> **Work instructions**:
Only the lines from the beginning of the entries through the one with "left front paw: (150, 292)" should be written out, please, exactly and without any pictures.

++++++++++++++++++++

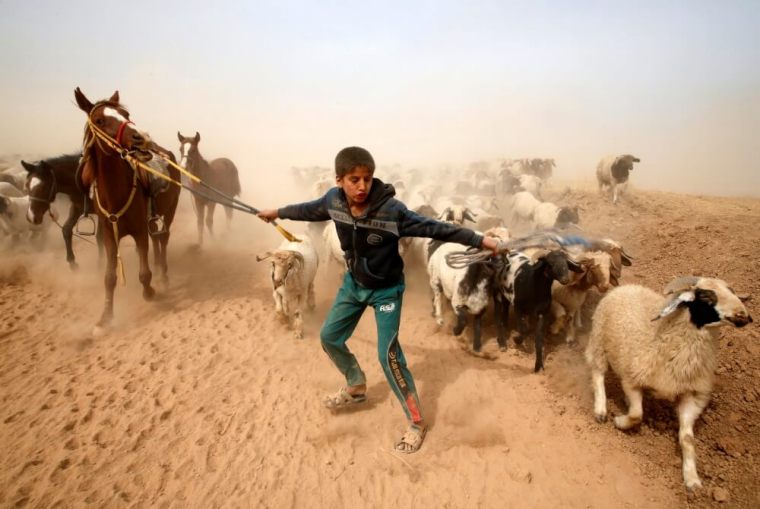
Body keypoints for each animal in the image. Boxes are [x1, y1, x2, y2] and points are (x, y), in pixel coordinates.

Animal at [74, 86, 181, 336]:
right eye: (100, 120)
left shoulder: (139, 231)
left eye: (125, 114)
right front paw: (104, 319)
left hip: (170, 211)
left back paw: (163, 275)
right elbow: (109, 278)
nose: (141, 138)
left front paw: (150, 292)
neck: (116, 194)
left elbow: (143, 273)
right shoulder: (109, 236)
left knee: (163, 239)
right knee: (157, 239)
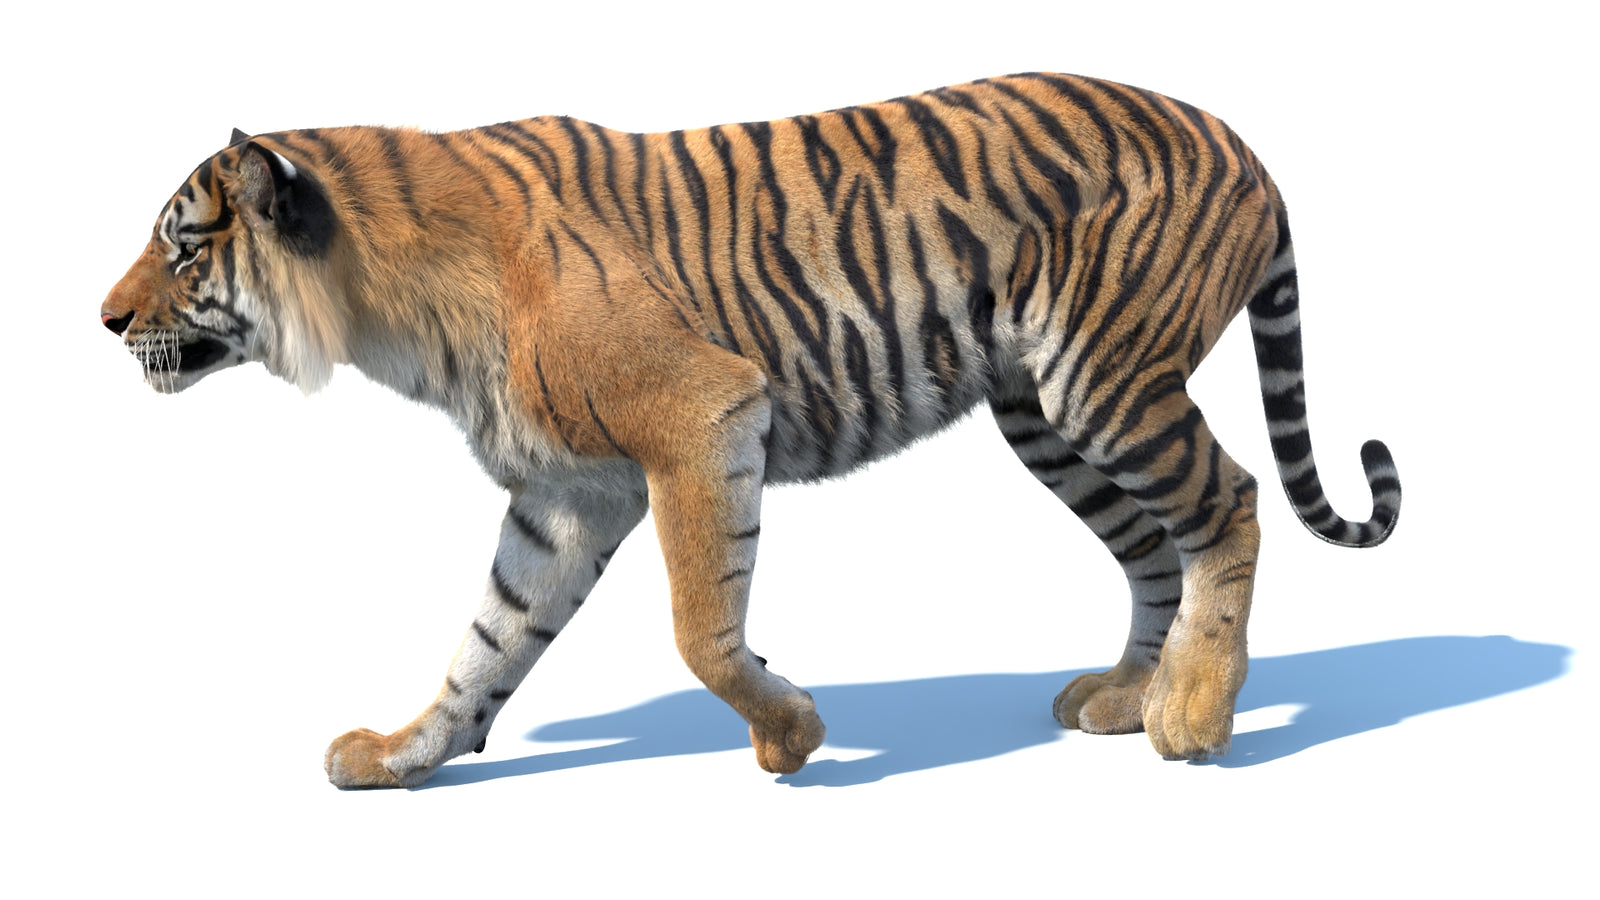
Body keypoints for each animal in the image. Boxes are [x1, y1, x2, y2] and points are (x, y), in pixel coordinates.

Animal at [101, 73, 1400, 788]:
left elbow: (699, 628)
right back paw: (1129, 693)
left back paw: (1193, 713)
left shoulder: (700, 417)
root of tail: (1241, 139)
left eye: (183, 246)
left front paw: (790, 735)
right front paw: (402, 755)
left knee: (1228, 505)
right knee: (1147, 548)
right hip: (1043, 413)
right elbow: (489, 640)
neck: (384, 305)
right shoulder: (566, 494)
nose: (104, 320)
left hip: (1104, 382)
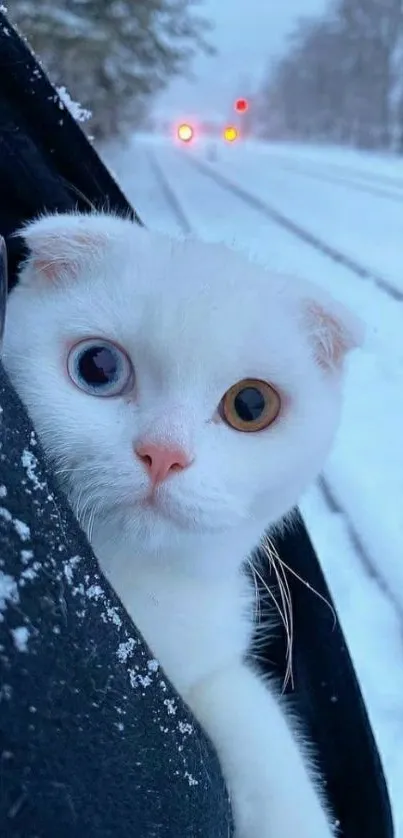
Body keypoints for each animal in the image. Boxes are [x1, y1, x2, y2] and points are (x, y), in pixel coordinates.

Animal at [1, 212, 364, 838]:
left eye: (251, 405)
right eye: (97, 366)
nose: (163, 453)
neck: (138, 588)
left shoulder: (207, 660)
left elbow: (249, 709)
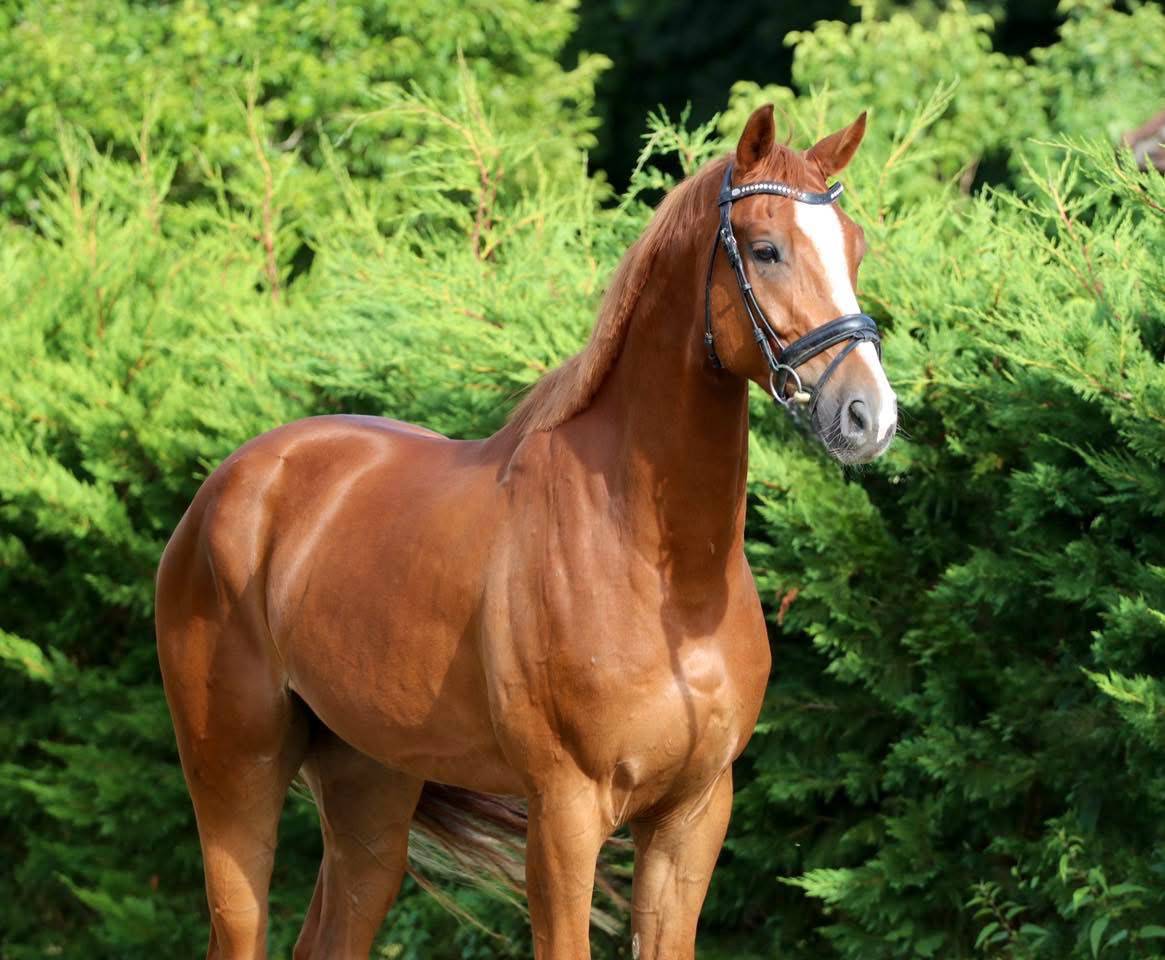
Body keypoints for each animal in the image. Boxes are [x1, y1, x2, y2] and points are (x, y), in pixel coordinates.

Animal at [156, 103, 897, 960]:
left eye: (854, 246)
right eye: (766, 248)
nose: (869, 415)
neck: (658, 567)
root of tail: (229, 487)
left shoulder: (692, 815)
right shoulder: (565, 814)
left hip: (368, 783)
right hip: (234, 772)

++++++++++++++++++++

> **Solved exercise**:
Body keypoints for each animal in the image. Boxes are [x1, y1, x2, y2] and points are (x, y), in pixel coordinates.

Animal at [74, 86, 181, 336]:
right eye: (100, 120)
left shoulder: (139, 231)
left eye: (125, 114)
right front paw: (104, 319)
left hip: (170, 211)
left back paw: (163, 275)
right elbow: (109, 278)
nose: (141, 138)
left front paw: (150, 292)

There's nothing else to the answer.